Columna de silencio


Me habría gustado dejar esta columna en blanco, como forma de rendir silencioso homenaje a ese admirable pueblo japonés que tan alto ejemplo de entereza nos está dando. Pero ello no es posible en un periódico, por razones obvias. Así que la rellenaré con esos «caracteres» que en las redacciones de los diarios sirven para medir la longitud de los artículos y encajarlos en los nichos correspondientes; pero que reflejarán sin duda la inmensa tristeza que todos sentimos estos días, o deberíamos sentir, cuando ya se cumplen diez días de una de las más devastadoras catástrofes naturales de nuestra era.
Las dantescas imágenes que nos ha ofrecido la televisión y que nos han sobrecogido más que cualquier otro horror que hayamos podido contemplar en nuestra vida, deberían llevarnos a reflexionar sobre las relaciones del hombre con la Naturaleza y con esa energía nuclear de ‘usos múltiples’ que creemos haber dominado; cuando en realidad el hombre aún no ha aprendido a dominar nada. No aprendió nada, por ejemplo, del gran seismo de grado 9, seguido de maremoto, que destruyó Lisboa totalmente en 1755, y causó noventa mil muertos. Allí tuvo su origen la ciencia de la sismología, que es un camelo, porque varios siglos después sigue sin poder vaticinar la inminencia de un seismo. Lo registran los sismógrafos y lo miden con precisión mientras ocurre, pero de anticipar su ocurrencia, nada de nada. Siguen siendo, como los llaman los estadounidenses, ‘actos de Dios’, contra los que muy poco puede hacer la voluntad humana.

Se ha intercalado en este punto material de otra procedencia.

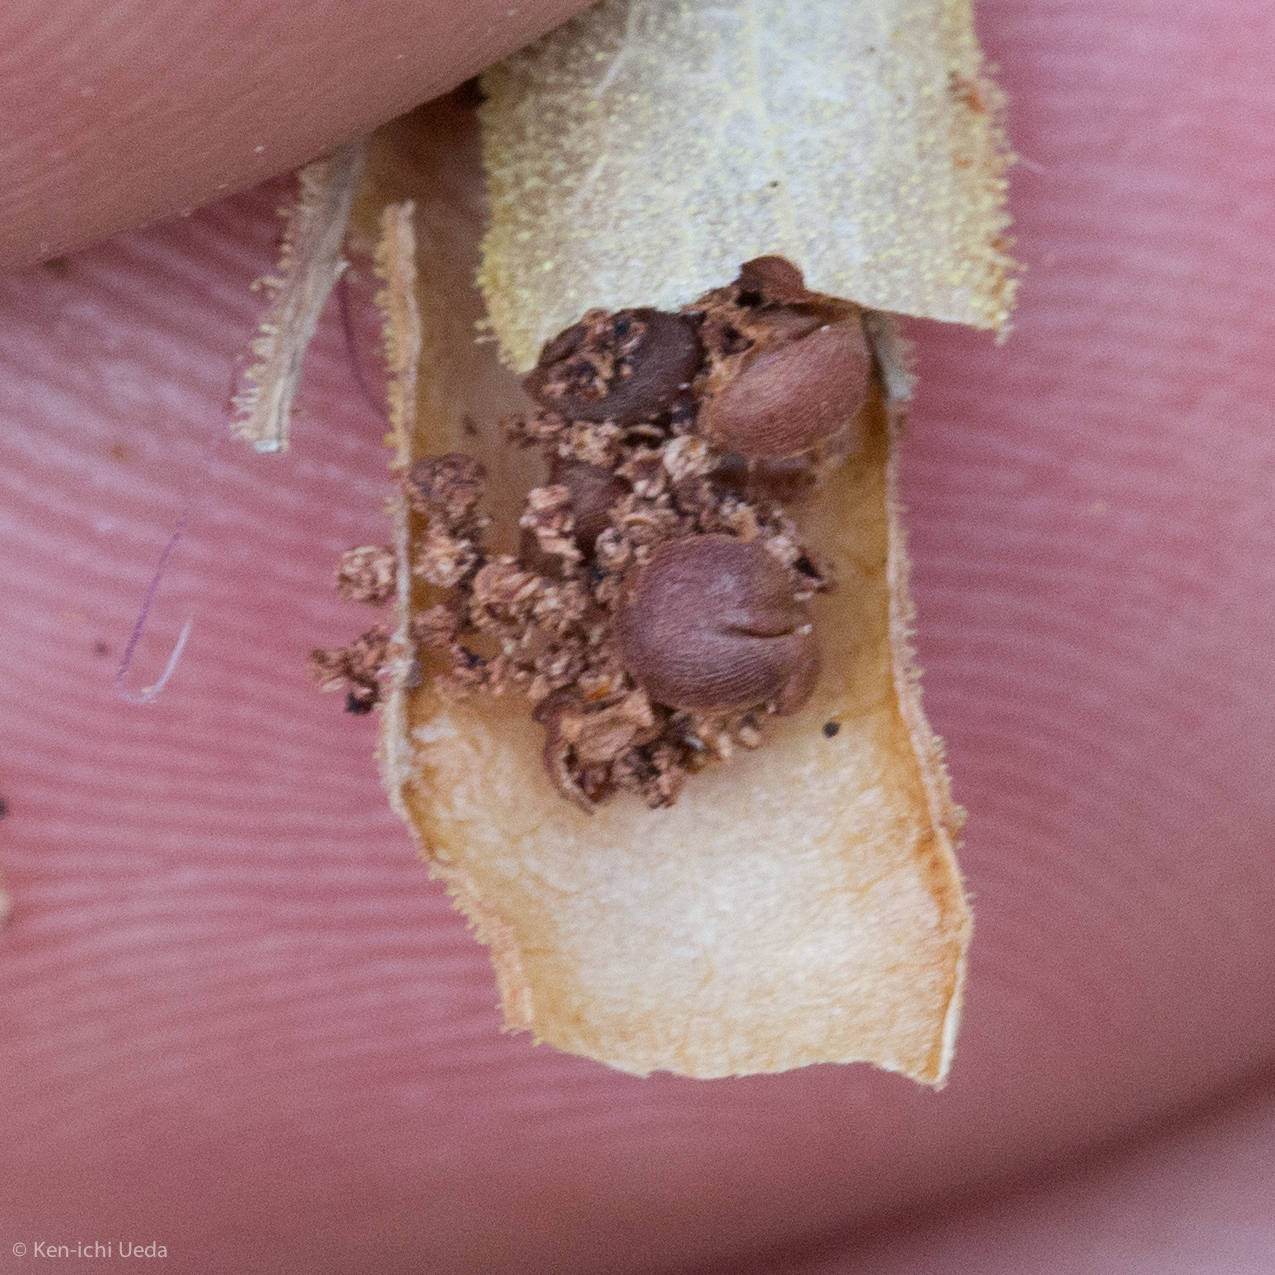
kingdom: Plantae
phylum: Tracheophyta
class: Magnoliopsida
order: Brassicales
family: Cleomaceae
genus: Polanisia
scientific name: Polanisia dodecandra
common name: Clammyweed
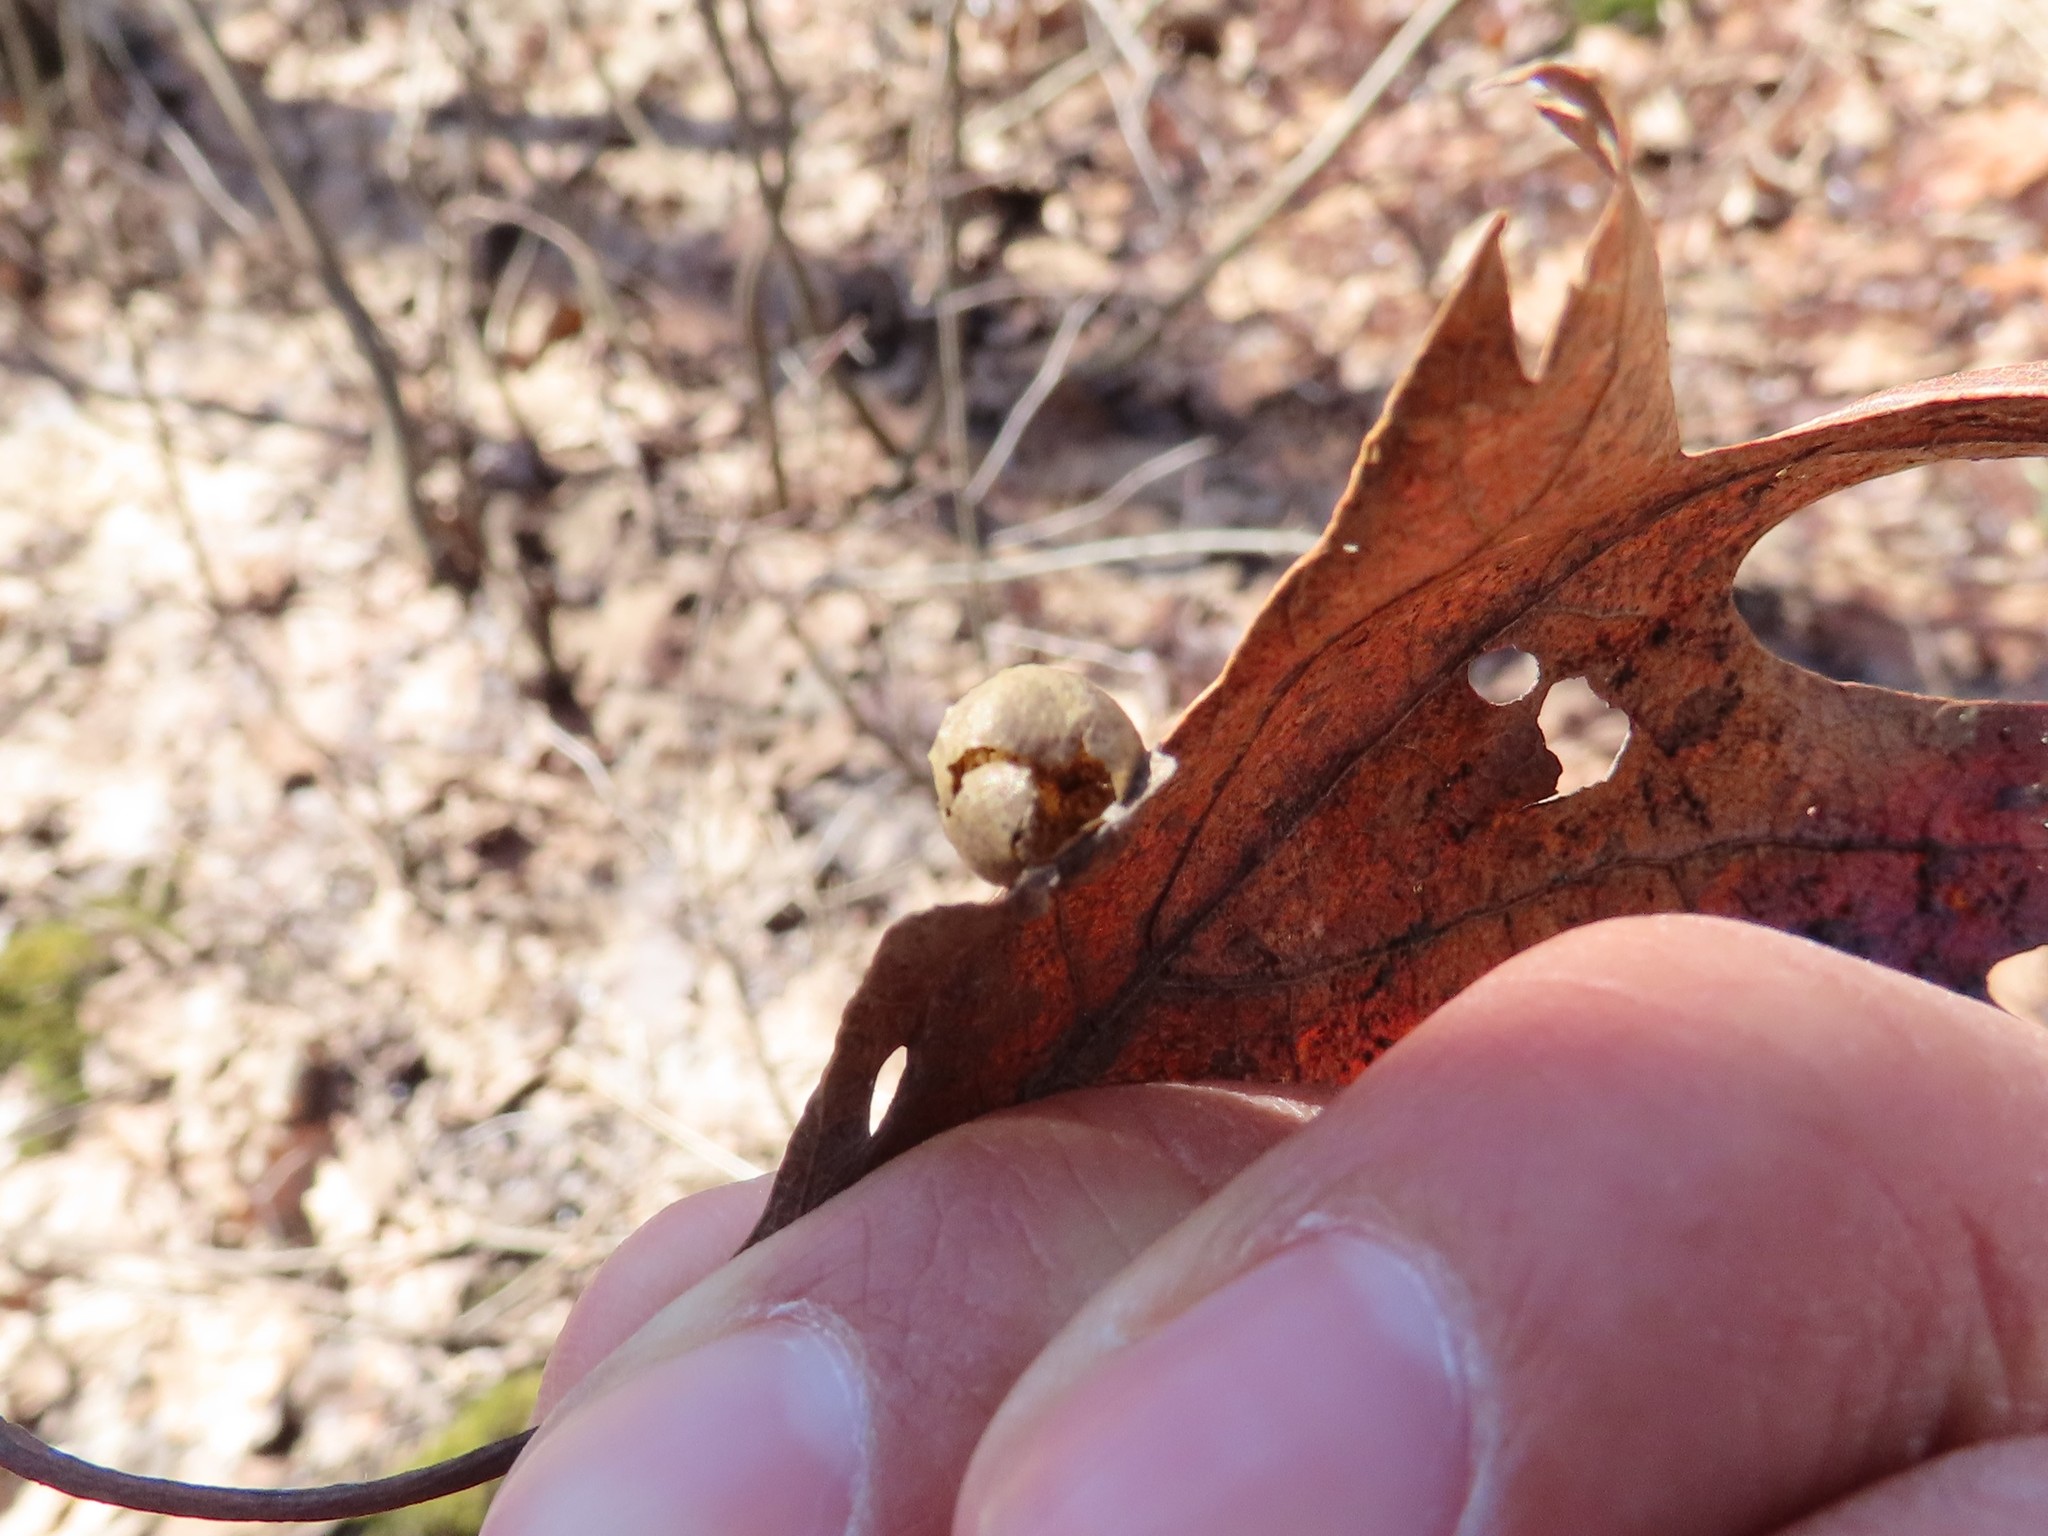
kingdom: Animalia
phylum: Arthropoda
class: Insecta
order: Hymenoptera
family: Cynipidae
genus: Amphibolips
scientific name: Amphibolips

En los campos donde creemos haber progresado, no lo hemos hecho en la medida que por lo general pensamos, sino que a menudo hemos generado nuevos y gravísmos peligros para el conjunto de la Humanidad. Deberíamos apostar decididamente por un progreso inteligente, auténtico y acumulativo, en lugar de hacerlo por un progresismo basado en decisiones reversibles. El desarrollo de las comunicaciones por vías cibernéticas, por citar apenas un ejemplo, constituye uno de los mayores riesgos que los avances tecnológicos nos están haciendo correr. No queremos ni pensarlo porque vivimos embriagados de éxito y soberbia, pero la posibilidad de una paralización mundial de ese nuevo medio de comunicación entra – mucho más que el riesgo de terremotos, tsunamis y siniestros nucleares – en cualquier cálculo de probabilidades. Y no hay que ser profeta para columbrar que un apagón cibernético constituiría sin duda la mayor de las catástrofes a escala planetaria que podríamos temer, ya que toda actividad humana quedaría colapsada. Algo tan cíclico y previsible como una radiación solar de intensidad superior a las habituales, podría desencadenarla. No obstante, nuestra ceguera progresista nos permite vivir como si tal posibilidad no existiera. También los estoicos japoneses llevaban cien años esperando su terremoto del siglo y, dentro de la gravedad del que acaban de sufrir, y del que sin duda sabrán recuperarse, hay que felicitarse por el hecho de que el seismo no haya afectado directamente al superpoblado Gran Tokyo, de treinta millones de habitantes.